SHORT EXERCISE:
Copy the data below word for word, starting at the line that contains "kingdom: Animalia" and ending after the line that contains "family: Oleaceae". Omit the pictures from your copy.

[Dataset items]
####################

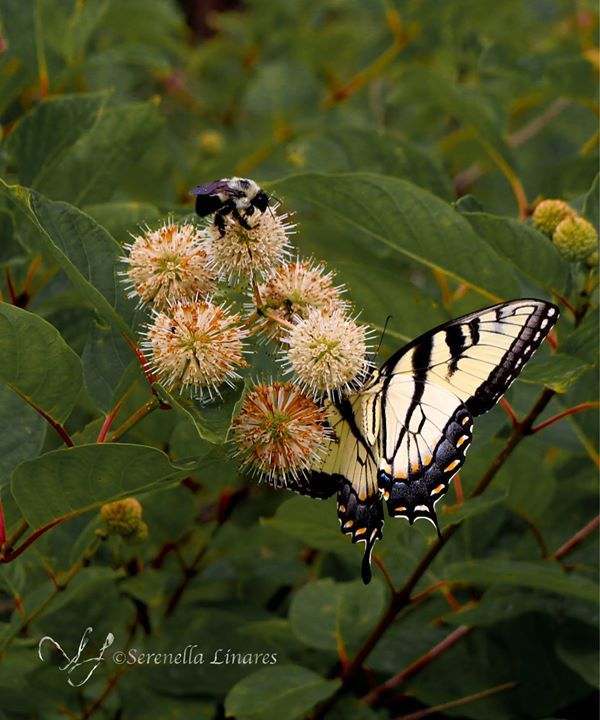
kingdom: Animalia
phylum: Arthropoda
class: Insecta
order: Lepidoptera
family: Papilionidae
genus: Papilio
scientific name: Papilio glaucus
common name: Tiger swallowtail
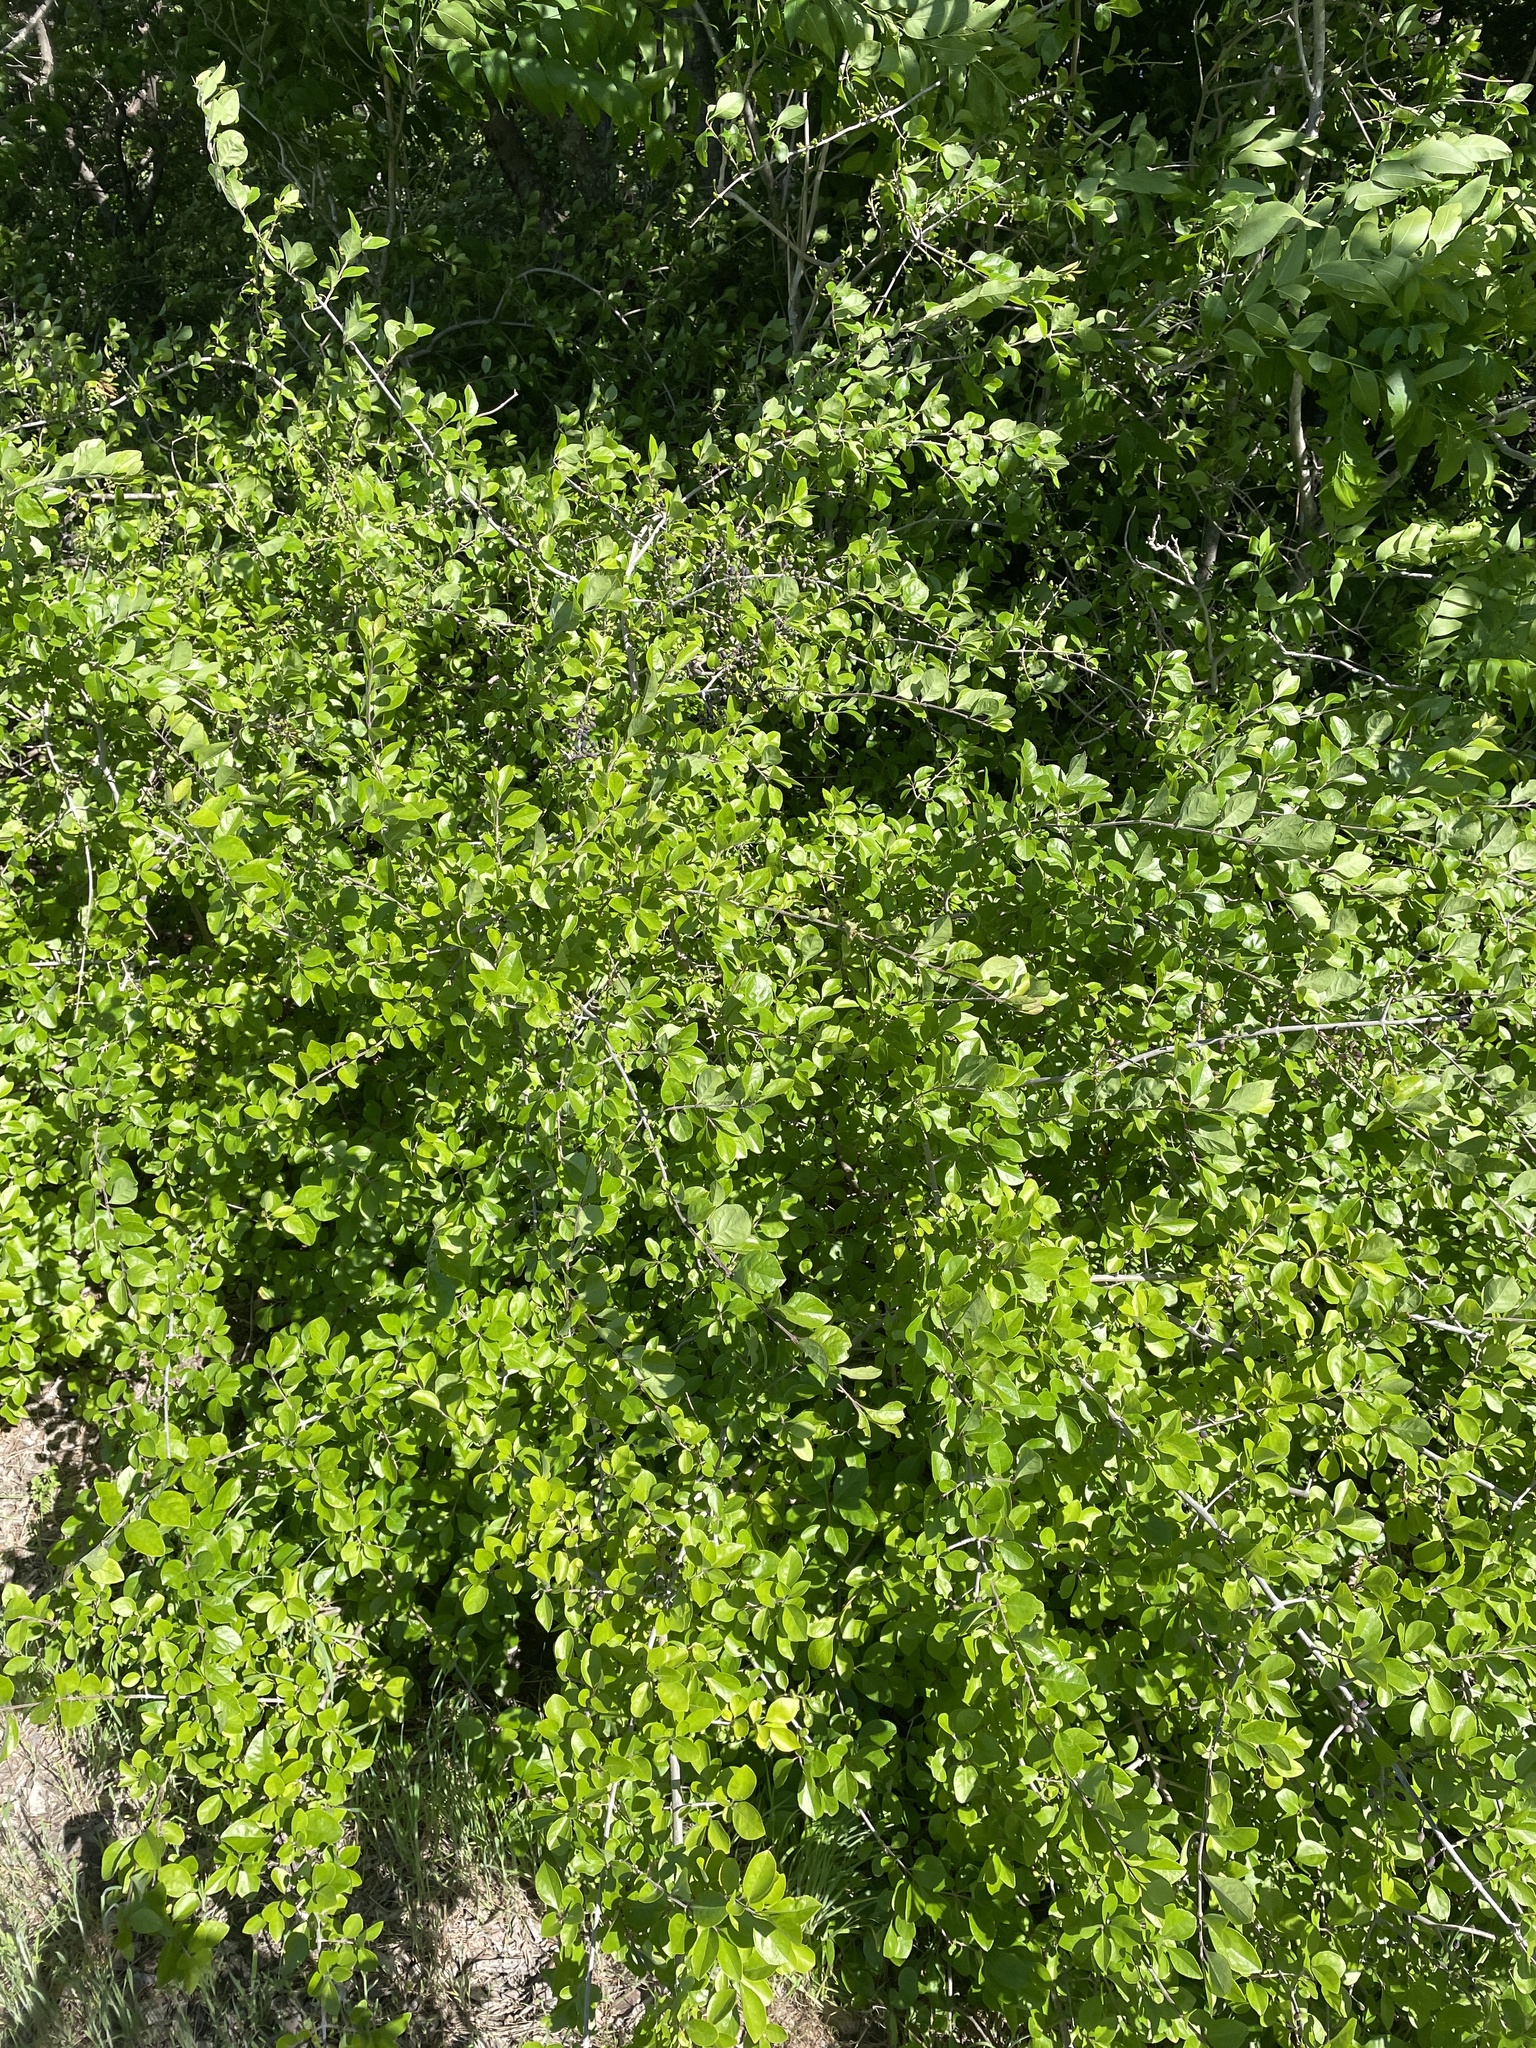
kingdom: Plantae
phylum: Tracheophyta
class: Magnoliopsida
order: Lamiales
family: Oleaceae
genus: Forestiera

####################

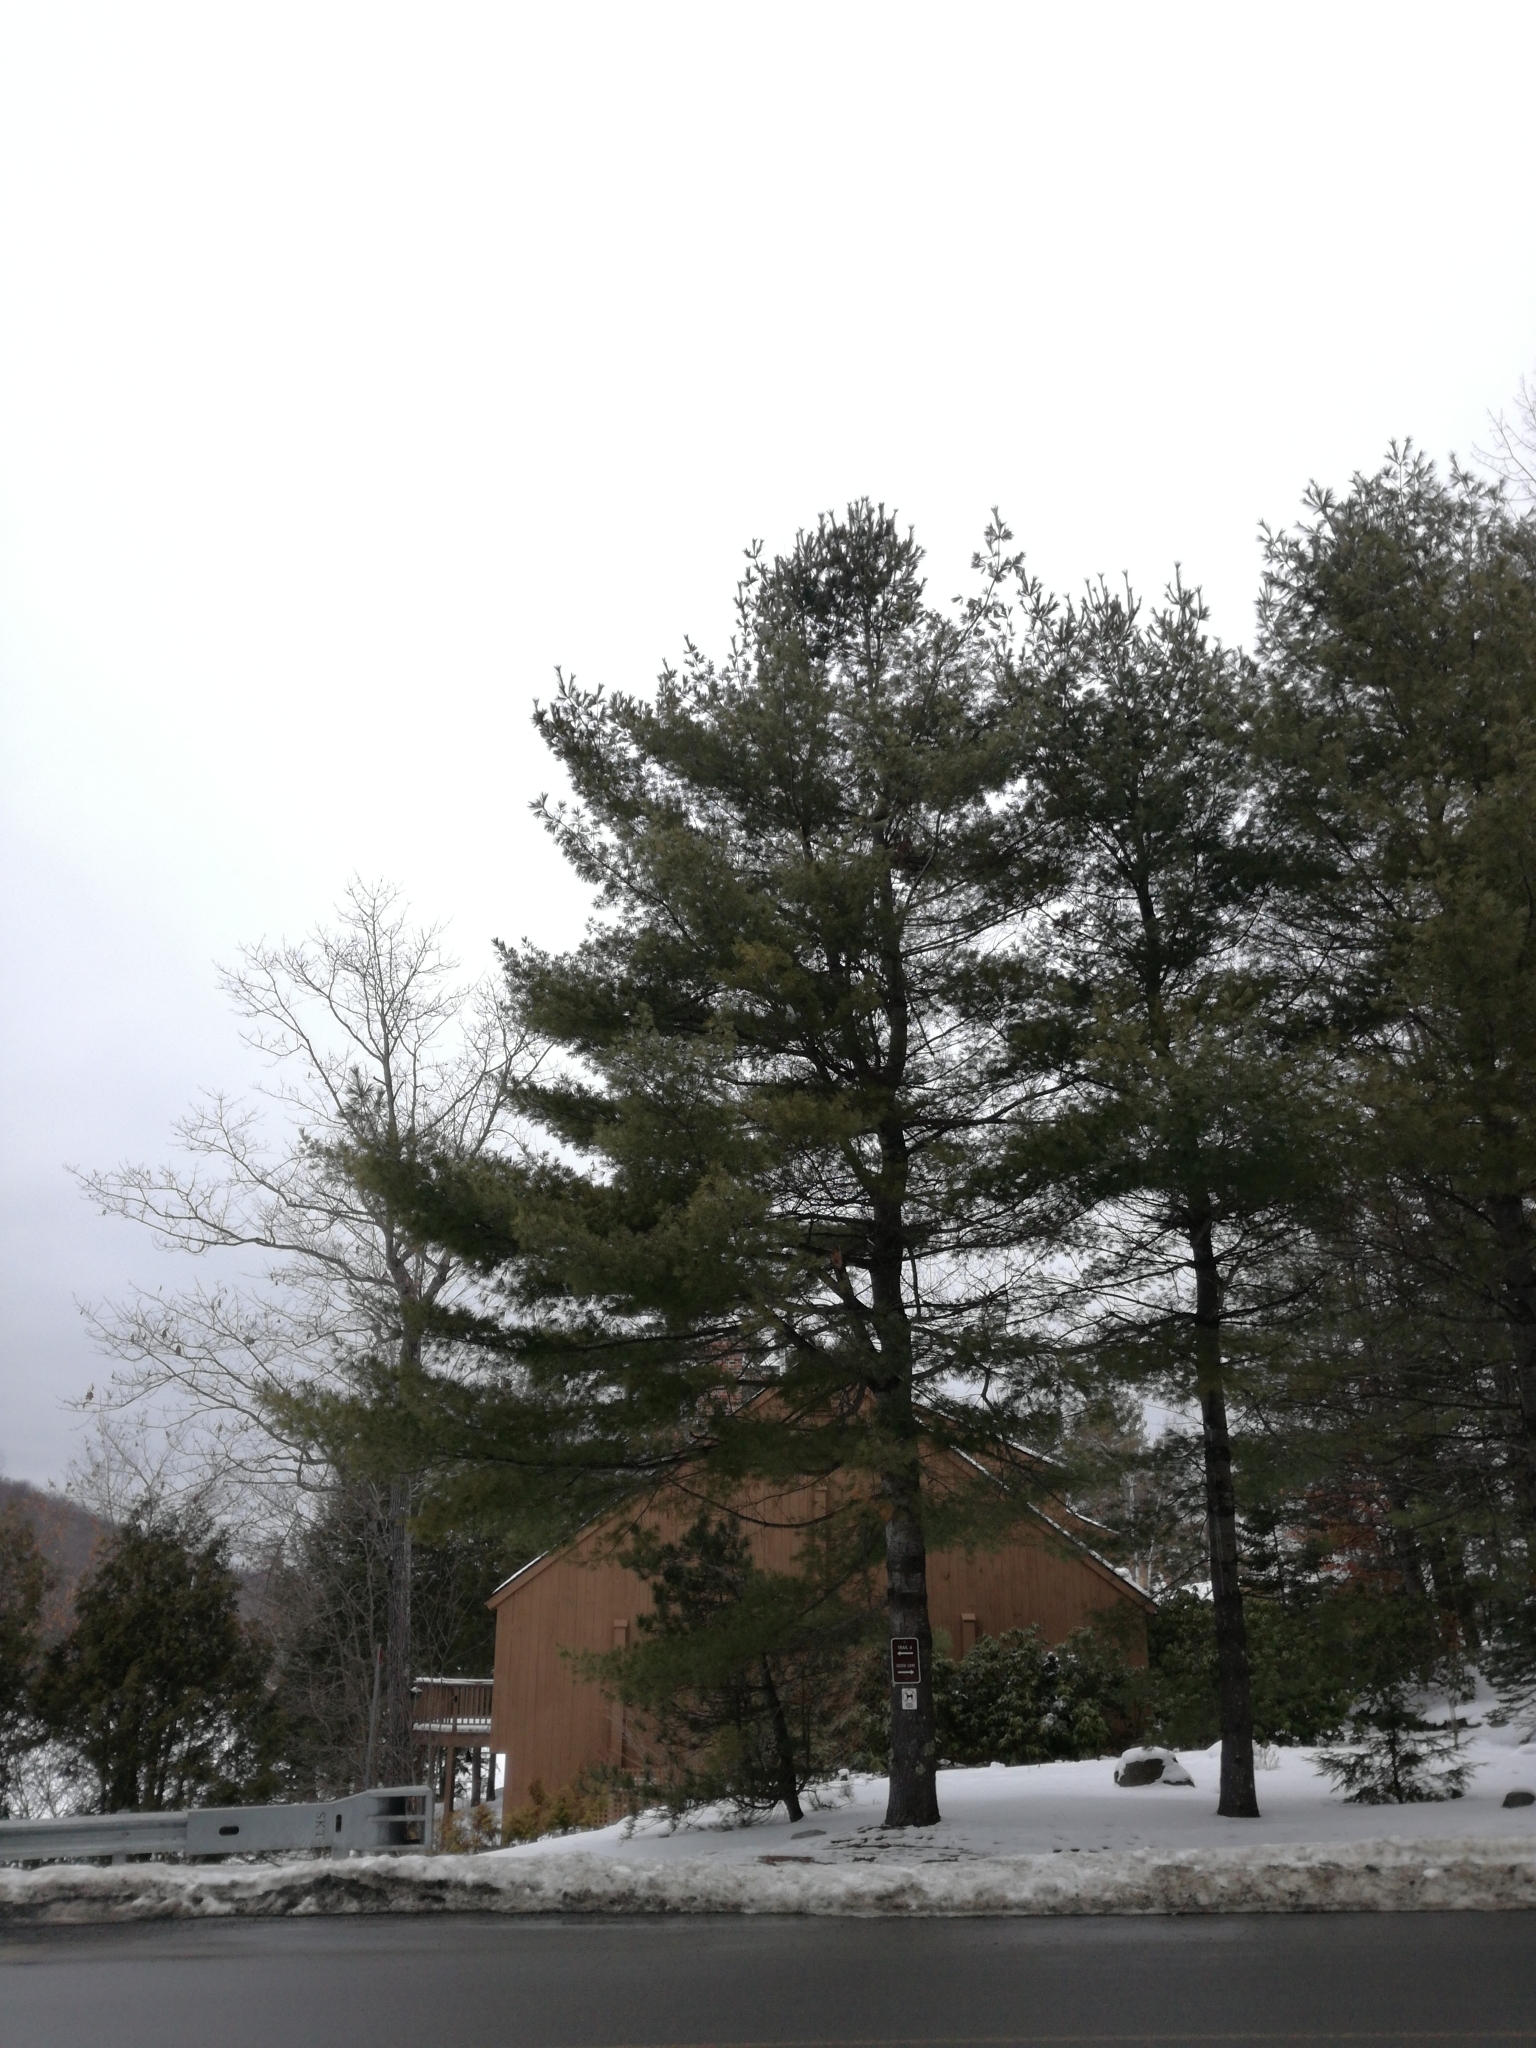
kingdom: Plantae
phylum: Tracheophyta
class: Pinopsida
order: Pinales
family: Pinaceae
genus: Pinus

####################

TASK RESPONSE:
kingdom: Animalia
phylum: Arthropoda
class: Insecta
order: Lepidoptera
family: Papilionidae
genus: Papilio
scientific name: Papilio glaucus
common name: Tiger swallowtail
kingdom: Plantae
phylum: Tracheophyta
class: Magnoliopsida
order: Lamiales
family: Oleaceae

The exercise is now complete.